Schneier on Security: AI Industry is Trying to Subvert the Definition of “Open Source AI”

Source URL: https://www.schneier.com/blog/archives/2024/11/ai-industry-is-trying-to-subvert-the-definition-of-open-source-ai.html
Source: Schneier on Security
Title: AI Industry is Trying to Subvert the Definition of “Open Source AI”

Feedly Summary: The Open Source Initiative has published (news article here) its definition of “open source AI,” and it’s terrible. It allows for secret training data and mechanisms. It allows for development to be done in secret. Since for a neural network, the training data is the source code—it’s how the model gets programmed—the definition makes no sense.
And it’s confusing; most “open source” AI models—like LLAMA—are open source in name only. But the OSI seems to have been co-opted by industry players that want both corporate secrecy and the “open source” label. (Here’s one …

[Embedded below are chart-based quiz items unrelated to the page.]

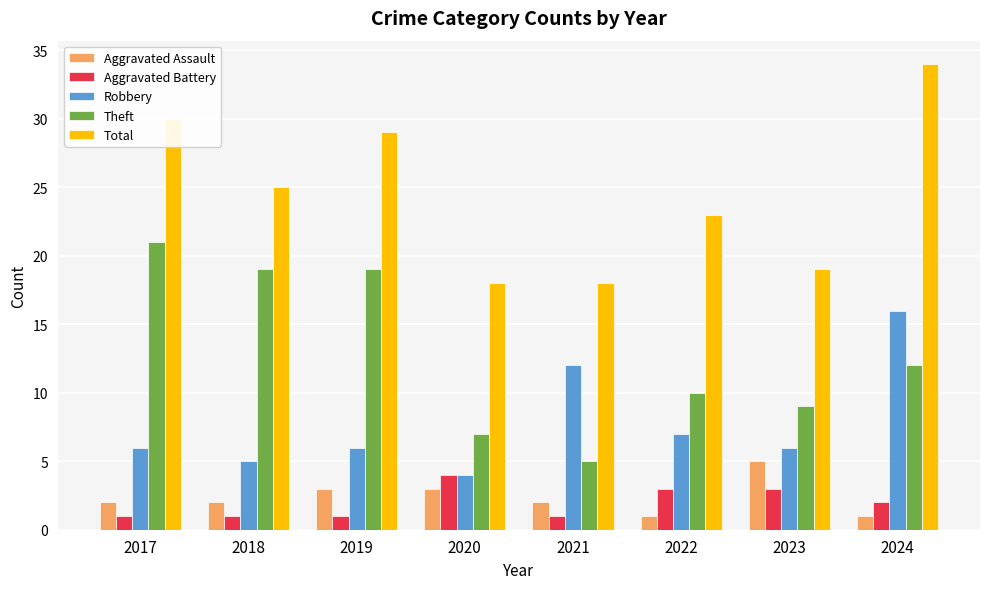

Which series changed the most between 2017 and 2020?

Theft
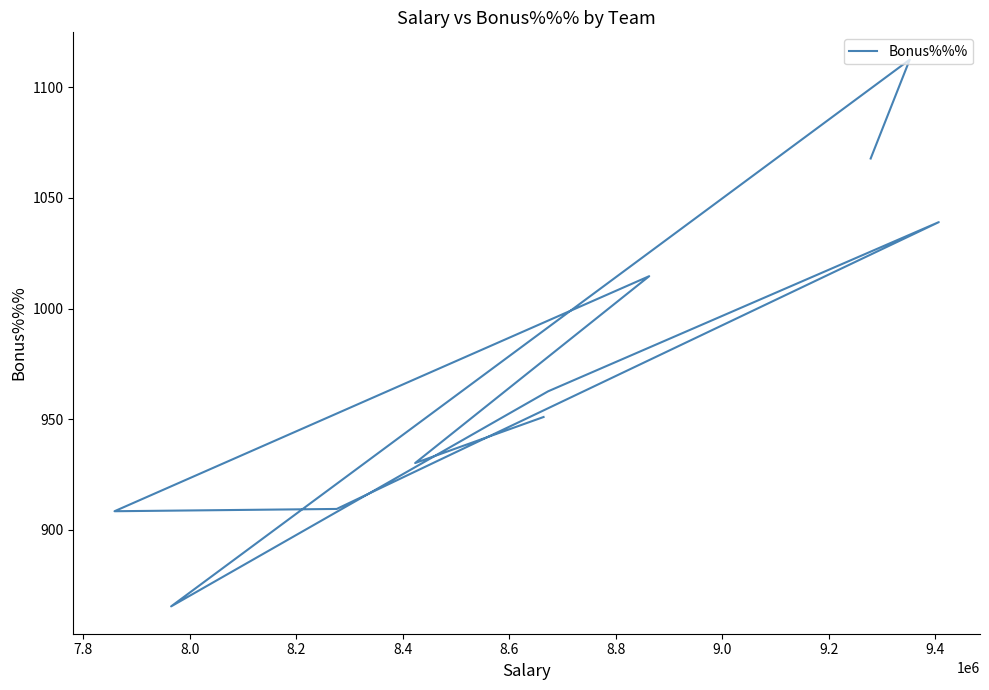

What is the change in value from 8.6 to 9.2?

+20.7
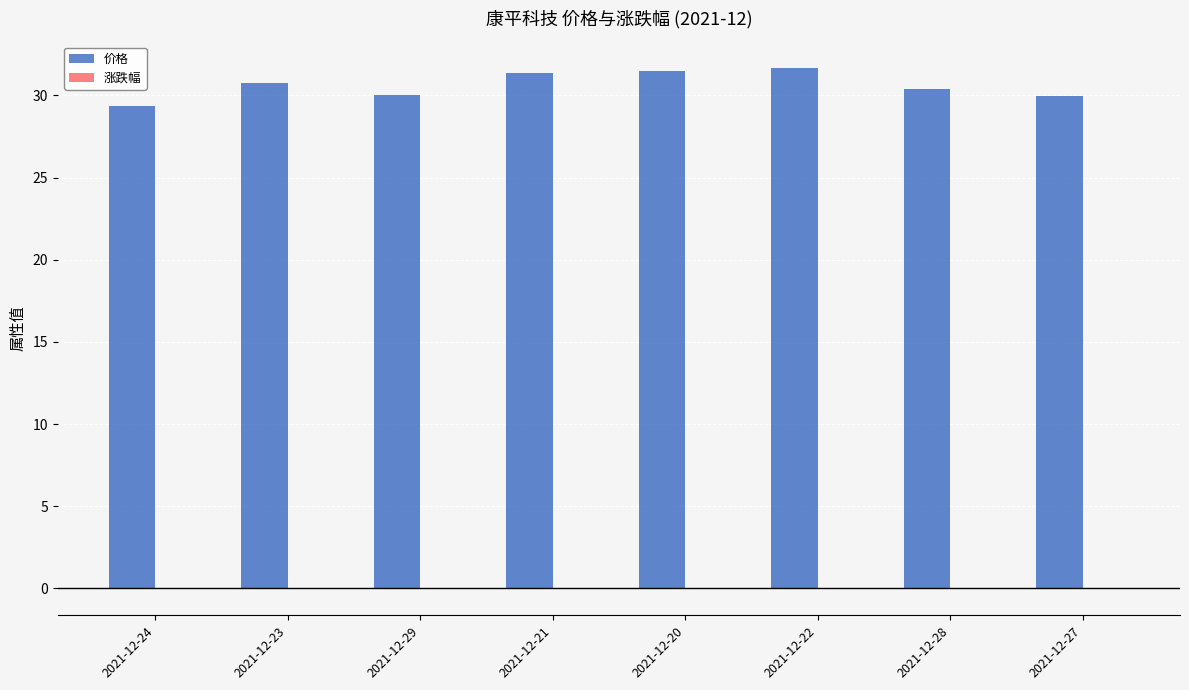

What is the greatest value displayed?

31.7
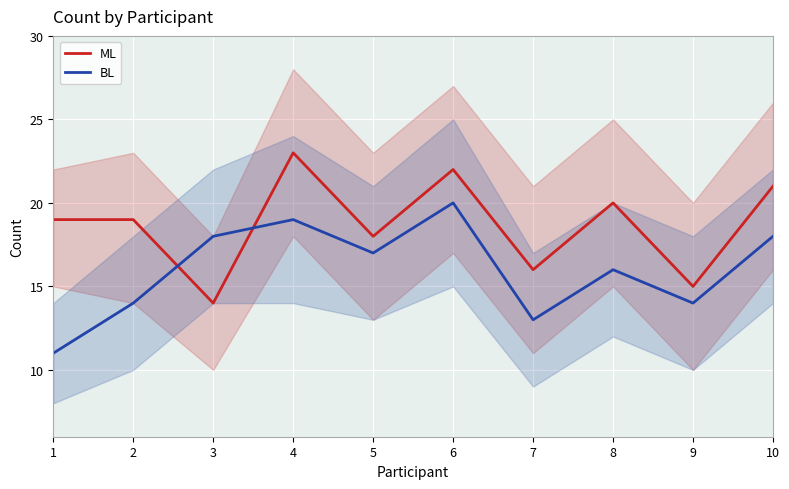

Which series has the largest range (max minus min)?

ML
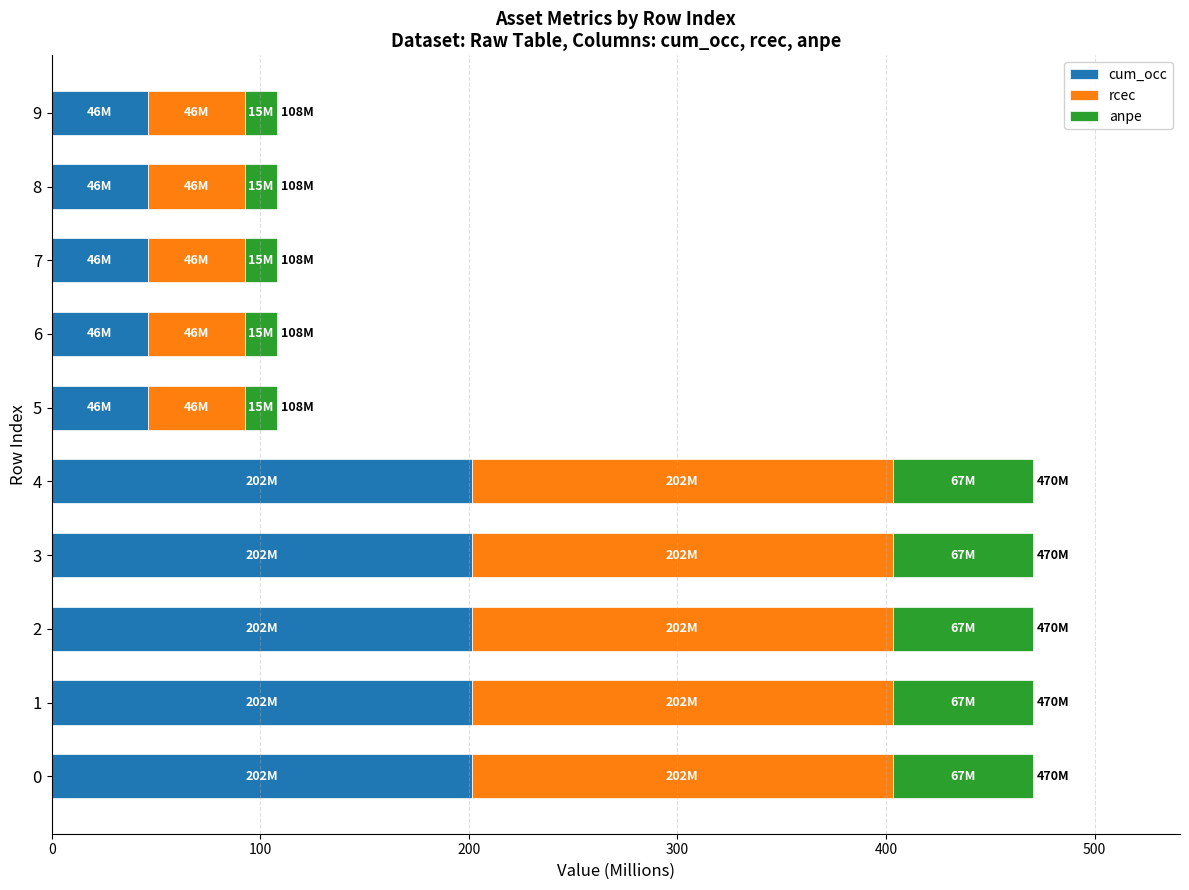

What is the total value across all series at 8?

107.9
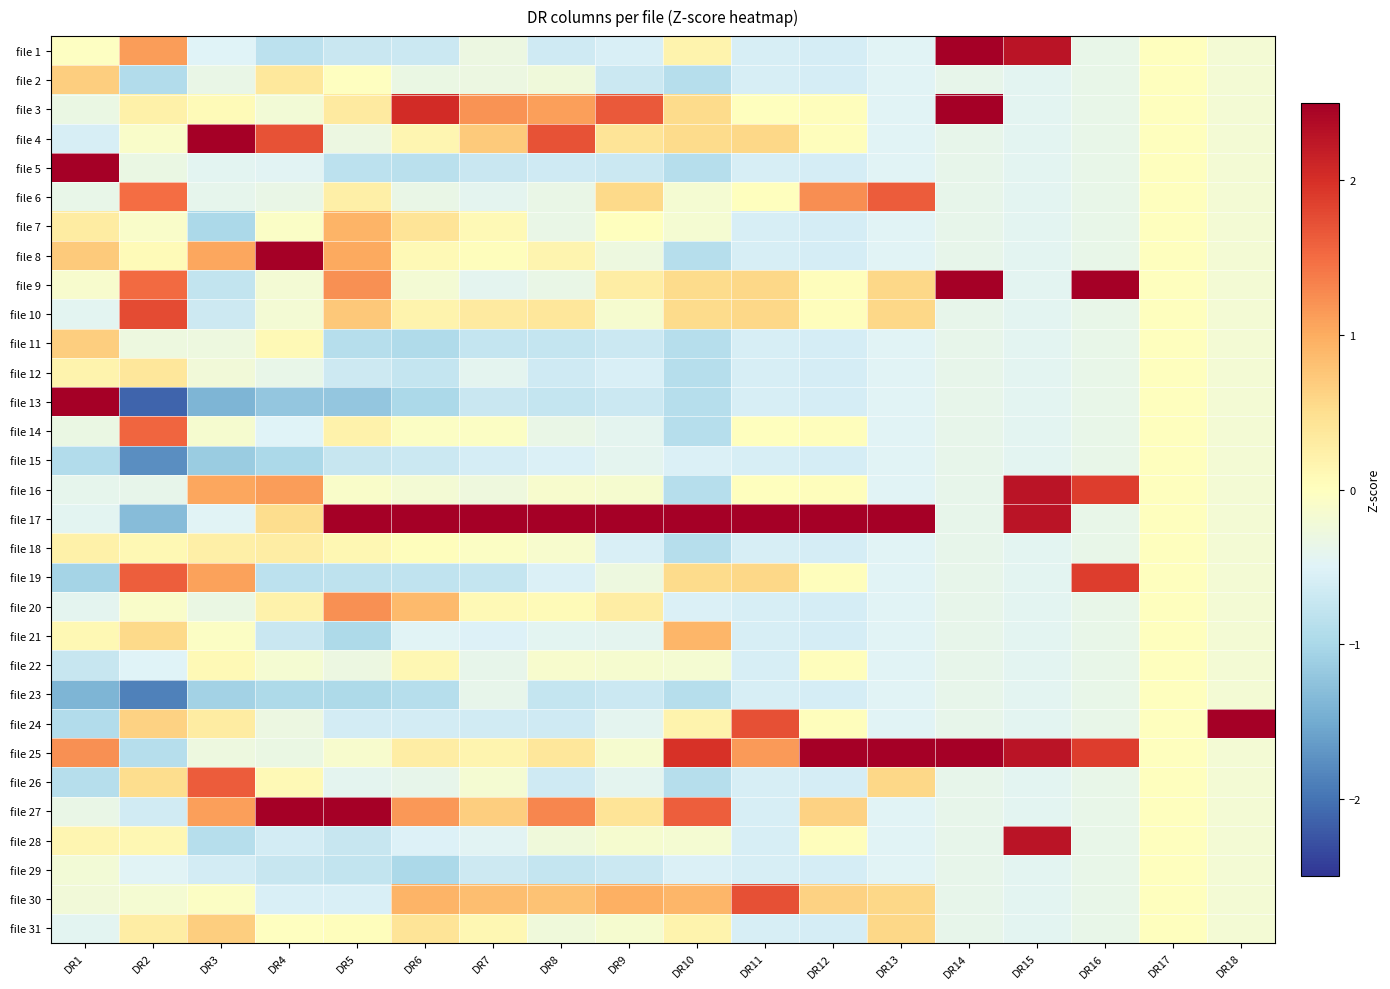

How many distinct data groups are displayed?

31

AI Summary and Description: Yes

Summary: The text critiques the Open Source Initiative’s definition of “open source AI,” arguing that it compromises true open source principles by allowing for secrecy in training data and model development. It highlights the need for a clear distinction between genuine open source and models that only claim to be open source, advocating for real public AI options that respect privacy and legal restrictions on data sharing.

Detailed Description: The article discusses significant concerns regarding the Open Source Initiative’s (OSI) definition of “open source AI,” emphasizing the following key points:

– **Critique of OSI Definition**: The current definition is viewed as inadequate since it permits secretive training data and mechanisms that contradict the essence of open source principles.

– **Misleading Open Source Models**: Many AI models labeled as “open source,” such as LLAMA, are argued to be open source only in name. The OSI is perceived as being influenced by industry interests prioritizing corporate secrecy over transparency.

– **Advocacy for Public AI**: The author pushes for a genuine public option in AI that is rooted in true open source methodologies.

– **Need for Definitions**: The text acknowledges the existence of partially open models and argues for the establishment of clear definitions to categorize them appropriately.

– **Privacy-Preserving Techniques**: The existence of privacy-preserving, federated learning approaches is highlighted positively as a necessary evolution in AI development practices.

– **Legal and Ethical Considerations**: The text points out that legal frameworks often restrict data sharing, particularly in sensitive areas like healthcare. It emphasizes the need to protect individual rights and indigenous knowledge from exploitation under vague open source definitions.

– **Proposed Terminology**: The author suggests renaming “open source AI” to “open weights” to accurately reflect models that do not fully embrace open source principles.

Overall, the text serves as a call to action for better definitions within the open source community, particularly in the realm of AI, urging vigilance against practices that conflate secrecy with openness. This is particularly relevant for professionals in AI, cloud computing, and compliance who navigate the complexities of data sharing, privacy regulations, and the ethical implications of AI development.